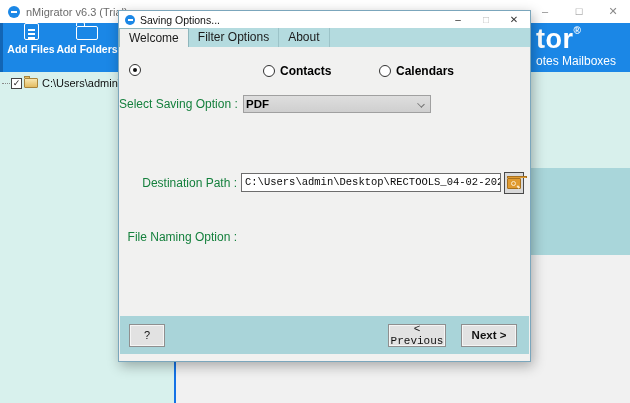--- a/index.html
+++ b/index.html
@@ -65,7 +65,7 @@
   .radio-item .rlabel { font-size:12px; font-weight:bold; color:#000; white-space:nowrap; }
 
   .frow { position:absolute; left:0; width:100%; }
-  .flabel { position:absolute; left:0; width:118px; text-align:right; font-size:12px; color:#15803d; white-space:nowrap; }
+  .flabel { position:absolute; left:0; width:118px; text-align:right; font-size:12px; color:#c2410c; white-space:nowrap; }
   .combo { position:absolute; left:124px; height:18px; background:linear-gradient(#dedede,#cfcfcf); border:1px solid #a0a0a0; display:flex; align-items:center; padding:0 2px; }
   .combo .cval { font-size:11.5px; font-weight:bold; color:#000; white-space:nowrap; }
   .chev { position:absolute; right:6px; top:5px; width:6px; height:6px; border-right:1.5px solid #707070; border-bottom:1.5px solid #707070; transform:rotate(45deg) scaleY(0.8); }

__PROBLEM DETAILS__: Show every line above in which the word "flabel" occurs.

__ANSWER TO THE PROBLEM__:
-  .flabel { position:absolute; left:0; width:118px; text-align:right; font-size:12px; color:#15803d; white-space:nowrap; }
+  .flabel { position:absolute; left:0; width:118px; text-align:right; font-size:12px; color:#c2410c; white-space:nowrap; }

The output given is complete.